Equality and Human Rights Commission have said that budget cuts do not cover the cost of delivering care for elderly people.
Equalities’ regulators are warning that the human rights of older people are being put at risk due to local authorities scaling back budgets so far that they cannot afford the cost of adequate care.
The Equality and Human Rights Commission report into home care follows a two year investigation finding evidence that there had been a “systematic failure” across the country, including cases of physical and financial abuse.
The watchdog says a key reason for this breach of rights is because carers were neglecting tasks as councils paid them too little for their time.

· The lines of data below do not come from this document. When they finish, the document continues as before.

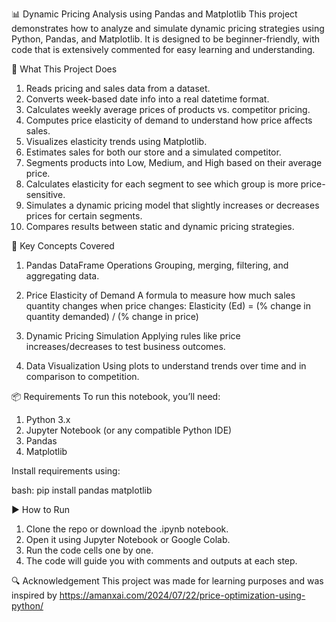 📊 Dynamic Pricing Analysis using Pandas and Matplotlib
This project demonstrates how to analyze and simulate dynamic pricing strategies using Python, Pandas, and Matplotlib. It is designed to be beginner-friendly, with code that is extensively commented for easy learning and understanding.

📌 What This Project Does
1. Reads pricing and sales data from a dataset.
2. Converts week-based date info into a real datetime format.
3. Calculates weekly average prices of products vs. competitor pricing.
4. Computes price elasticity of demand to understand how price affects sales.
5. Visualizes elasticity trends using Matplotlib.
6. Estimates sales for both our store and a simulated competitor.
7. Segments products into Low, Medium, and High based on their average price.
8. Calculates elasticity for each segment to see which group is more price-sensitive.
9. Simulates a dynamic pricing model that slightly increases or decreases prices for certain segments.
10. Compares results between static and dynamic pricing strategies.

🧠 Key Concepts Covered
1. Pandas DataFrame Operations 
Grouping, merging, filtering, and aggregating data.

2. Price Elasticity of Demand
A formula to measure how much sales quantity changes when price changes: Elasticity (Ed) = (% change in quantity demanded) / (% change in price)

3. Dynamic Pricing Simulation
Applying rules like price increases/decreases to test business outcomes.

4. Data Visualization
Using plots to understand trends over time and in comparison to competition.

📦 Requirements
To run this notebook, you’ll need:

1. Python 3.x
2. Jupyter Notebook (or any compatible Python IDE)
3. Pandas
4. Matplotlib

Install requirements using:

bash:
pip install pandas matplotlib

▶️ How to Run
1. Clone the repo or download the .ipynb notebook.
2. Open it using Jupyter Notebook or Google Colab.
3. Run the code cells one by one.
4. The code will guide you with comments and outputs at each step.

🔍 Acknowledgement
This project was made for learning purposes and was inspired by
https://amanxai.com/2024/07/22/price-optimization-using-python/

However in its latest report the regulator said: “The way home care is commissioned by local authorities may be increasing the risks of older people suffering human rights abuses. In particular, the rates some local authorities pay care providers do not always appear to cover the actual costs of delivering care, a significant proportion of which are workers’ wages which should include travel time. Poor working conditions may lead to a high turnover of staff and increase the risks to the human rights of older people,” reports the Guardian.

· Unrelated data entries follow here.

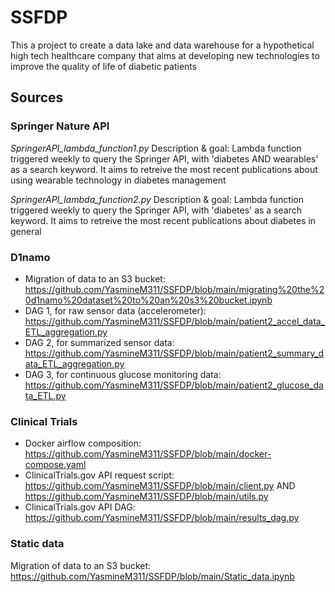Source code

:# SSFDP
This a project to create a data lake and data warehouse for a hypothetical high tech healthcare company that aims at developing new technologies to improve the quality of life of diabetic patients

## Sources
### Springer Nature API
*SpringerAPI_lambda_function1.py* 
Description & goal: Lambda function triggered weekly to query the Springer API, with 'diabetes AND wearables' as a search keyword. It aims to retreive the most recent publications about using wearable technology in diabetes management

*SpringerAPI_lambda_function2.py*
Description & goal: Lambda function triggered weekly to query the Springer API, with 'diabetes' as a search keyword. It aims to retreive the most recent publications about diabetes in general

### D1namo 
- Migration of data to an S3 bucket: 
https://github.com/YasmineM311/SSFDP/blob/main/migrating%20the%20d1namo%20dataset%20to%20an%20s3%20bucket.ipynb
- DAG 1, for raw sensor data (accelerometer): https://github.com/YasmineM311/SSFDP/blob/main/patient2_accel_data_ETL_aggregation.py
- DAG 2, for summarized sensor data: https://github.com/YasmineM311/SSFDP/blob/main/patient2_summary_data_ETL_aggregation.py
- DAG 3, for continuous glucose monitoring data: https://github.com/YasmineM311/SSFDP/blob/main/patient2_glucose_data_ETL.py 

### Clinical Trials
- Docker airflow composition: https://github.com/YasmineM311/SSFDP/blob/main/docker-compose.yaml
- ClinicalTrials.gov API request script: https://github.com/YasmineM311/SSFDP/blob/main/client.py AND
 https://github.com/YasmineM311/SSFDP/blob/main/utils.py 
- ClinicalTrials.gov API DAG: https://github.com/YasmineM311/SSFDP/blob/main/results_dag.py 
 
### Static data
Migration of data to an S3 bucket: https://github.com/YasmineM311/SSFDP/blob/main/Static_data.ipynb
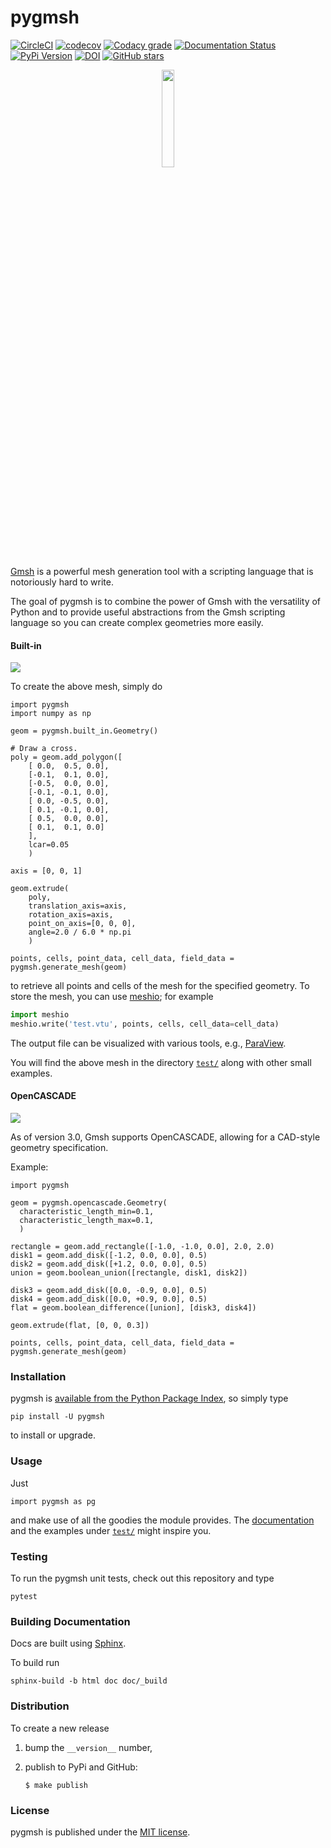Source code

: # pygmsh

[![CircleCI](https://img.shields.io/circleci/project/github/nschloe/pygmsh/master.svg)](https://circleci.com/gh/nschloe/pygmsh)
[![codecov](https://img.shields.io/codecov/c/github/nschloe/pygmsh.svg)](https://codecov.io/gh/nschloe/pygmsh)
[![Codacy grade](https://img.shields.io/codacy/grade/03aca50105054d18bf1f5ca3add9f2ee.svg)](https://app.codacy.com/app/nschloe/pygmsh/dashboard)
[![Documentation Status](https://readthedocs.org/projects/pygmsh/badge/?version=latest)](https://pygmsh.readthedocs.org/en/latest/?badge=latest)
[![PyPi Version](https://img.shields.io/pypi/v/pygmsh.svg)](https://pypi.python.org/pypi/pygmsh)
[![DOI](https://zenodo.org/badge/DOI/10.5281/zenodo.1173105.svg)](https://doi.org/10.5281/zenodo.1173105)
[![GitHub stars](https://img.shields.io/github/stars/nschloe/pygmsh.svg?logo=github&style=social&label=Stars)](https://github.com/nschloe/pygmsh)

<p align="center">
  <img src="https://nschloe.github.io/pygmsh/logo.png" width="20%">
</p>

[Gmsh](https://gmsh.info/) is a powerful mesh generation tool with a
scripting language that is notoriously hard to write.

The goal of pygmsh is to combine the power of Gmsh with the versatility of
Python and to provide useful abstractions from the Gmsh scripting language
so you can create complex geometries more easily.

#### Built-in

![](https://nschloe.github.io/pygmsh/screw.png)

To create the above mesh, simply do
```python,test
import pygmsh
import numpy as np

geom = pygmsh.built_in.Geometry()

# Draw a cross.
poly = geom.add_polygon([
    [ 0.0,  0.5, 0.0],
    [-0.1,  0.1, 0.0],
    [-0.5,  0.0, 0.0],
    [-0.1, -0.1, 0.0],
    [ 0.0, -0.5, 0.0],
    [ 0.1, -0.1, 0.0],
    [ 0.5,  0.0, 0.0],
    [ 0.1,  0.1, 0.0]
    ],
    lcar=0.05
    )

axis = [0, 0, 1]

geom.extrude(
    poly,
    translation_axis=axis,
    rotation_axis=axis,
    point_on_axis=[0, 0, 0],
    angle=2.0 / 6.0 * np.pi
    )

points, cells, point_data, cell_data, field_data = pygmsh.generate_mesh(geom)
```
to retrieve all points and cells of the mesh for the specified geometry.
To store the mesh, you can use [meshio](https://pypi.python.org/pypi/meshio);
for example
```python
import meshio
meshio.write('test.vtu', points, cells, cell_data=cell_data)
```
The output file can be visualized with various tools, e.g.,
[ParaView](https://www.paraview.org/).

You will find the above mesh in the directory
[`test/`](https://github.com/nschloe/pygmsh/tree/master/test/) along with other
small examples.

#### OpenCASCADE

![](https://nschloe.github.io/pygmsh/puzzle.png)

As of version 3.0, Gmsh supports OpenCASCADE, allowing for a CAD-style geometry
specification.

Example:
```python,test
import pygmsh

geom = pygmsh.opencascade.Geometry(
  characteristic_length_min=0.1,
  characteristic_length_max=0.1,
  )

rectangle = geom.add_rectangle([-1.0, -1.0, 0.0], 2.0, 2.0)
disk1 = geom.add_disk([-1.2, 0.0, 0.0], 0.5)
disk2 = geom.add_disk([+1.2, 0.0, 0.0], 0.5)
union = geom.boolean_union([rectangle, disk1, disk2])

disk3 = geom.add_disk([0.0, -0.9, 0.0], 0.5)
disk4 = geom.add_disk([0.0, +0.9, 0.0], 0.5)
flat = geom.boolean_difference([union], [disk3, disk4])

geom.extrude(flat, [0, 0, 0.3])

points, cells, point_data, cell_data, field_data = pygmsh.generate_mesh(geom)
```

### Installation

pygmsh is [available from the Python Package
Index](https://pypi.python.org/pypi/pygmsh/), so simply type
```
pip install -U pygmsh
```
to install or upgrade.

### Usage

Just
```
import pygmsh as pg
```
and make use of all the goodies the module provides. The
[documentation](https://pygmsh.readthedocs.org/) and the examples under
[`test/`](https://github.com/nschloe/pygmsh/tree/master/test/)
might inspire you.


### Testing

To run the pygmsh unit tests, check out this repository and type
```
pytest
```

### Building Documentation

Docs are built using [Sphinx](http://www.sphinx-doc.org/en/stable/).

To build run
```
sphinx-build -b html doc doc/_build
```

### Distribution

To create a new release

1. bump the `__version__` number,

2. publish to PyPi and GitHub:
    ```
    $ make publish
    ```

### License

pygmsh is published under the [MIT license](https://en.wikipedia.org/wiki/MIT_License).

The report noted that the lowest rate paid for an hour of daytime home care was £8.98 and 20 local authorities paid £11 or less. With this money care companies would then have to cover operating costs, profit and minimum wage.
The regulator calls for a minimum wage clause to be inserted into contracts between private firms that provide elderly care and councils which pay for it. “We believe that not only should contracts commissioning home care include a requirement that care workers are paid at least the national minimum wage, including payment for travel time, but also that local authorities should be transparent and set out how the rates they pay cover these costs.”

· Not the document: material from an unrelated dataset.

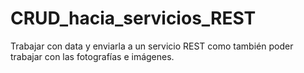 # CRUD_hacia_servicios_REST
Trabajar con data y enviarla a un servicio REST como también poder trabajar con las fotografías e imágenes.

Norman Lamb, the care and support minister, warned: “There are too many examples of employers paying people less than the minimum wage by not taking account of travel times, or of councils buying short care visits that leave people waiting to get into or out of bed, to eat and drink or take their medication.
“Social care organisations are independent and make their own decisions about their staff, but we are clear that they must abide by the law. We expect local authorities to commission good services that reward excellent care and pay fair wages. The newly appointed chief inspector of adult social care will have an important role in holding councils to account where this is not the case.”